Last year I got a similarly small cut on my leg and put a Band-Aid on it also. I don’t recall any cuts or similar abrasions the year before that, i.e., in ‘99. But given things being what they are, there may well have been some occasion to use a Band-Aid in that year as well.
The reason I’m bringing this up is because this morning I went into the drawers below the master bedroom sink to get some soap for the shower and found that we had six boxes of Band-Aids.
Think about that: six boxes of Band-Aids!

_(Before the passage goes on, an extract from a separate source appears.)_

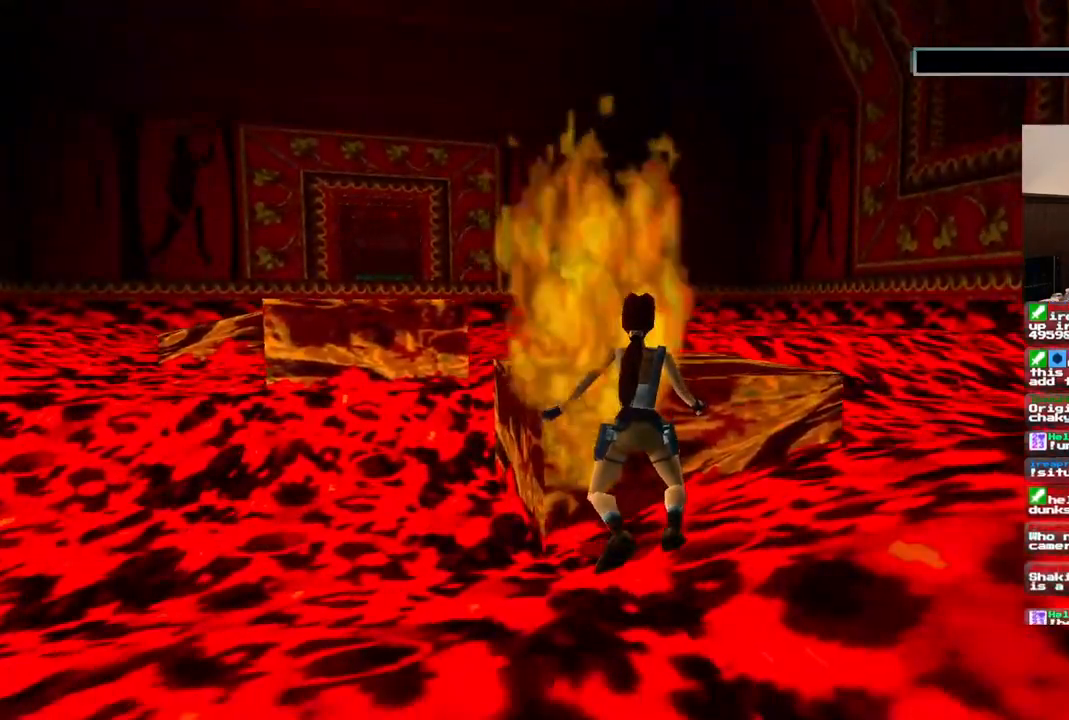
{"dt_ms": 500, "buttons": ["CROSS"], "left_stick": "center", "right_stick": "center", "events": [[17, "CROSS", "down"], [100, "CROSS", "up"], [167, "CROSS", "down"], [233, "CROSS", "up"], [317, "CROSS", "down"], [400, "CROSS", "up"], [467, "CROSS", "down"]]}
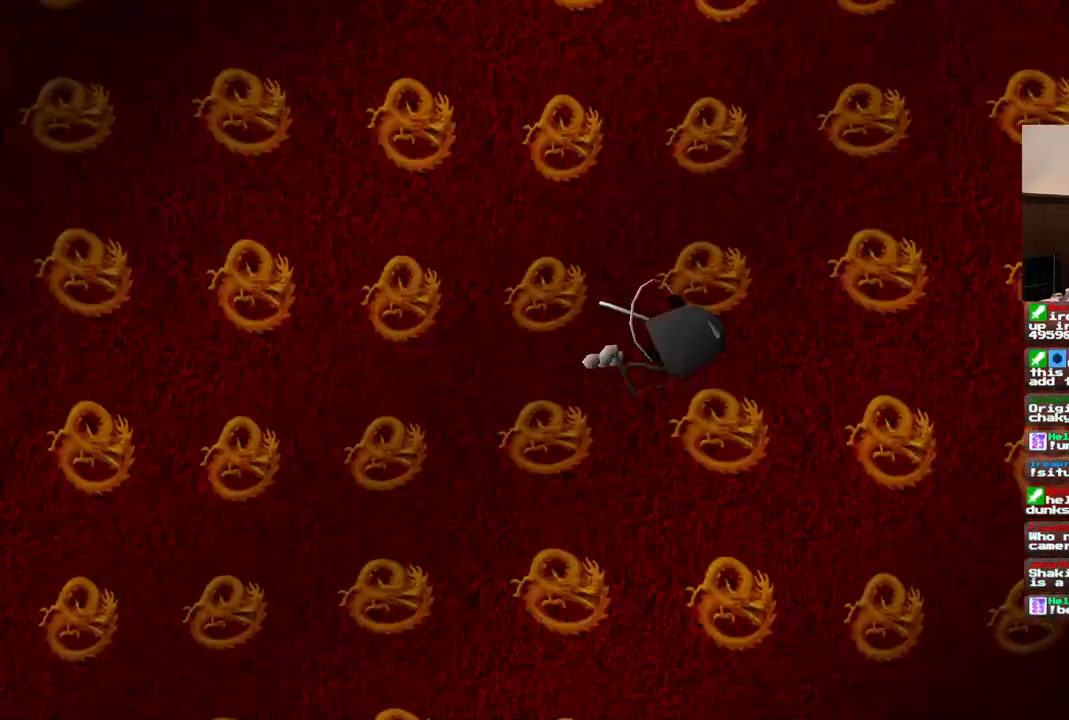
{"dt_ms": 500, "buttons": [], "left_stick": "center", "right_stick": "center", "events": [[33, "CROSS", "up"], [117, "CROSS", "down"], [183, "CROSS", "up"], [267, "CROSS", "down"], [333, "CROSS", "up"], [417, "CROSS", "down"], [483, "CROSS", "up"]]}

I’ll get back to the soap in a moment, but first let’s talk about those six boxes of Band-Aids. In each of five of these boxes there are 40 Band-Aids, the remaining box (actually it was a tin) was a super size and that box held 80 Band-Aids. In the drawer immediately below there were a number of lose Band-Aids from some long forgotten box and several rolls of tape, I suppose to make Band-Aids in case we ran out.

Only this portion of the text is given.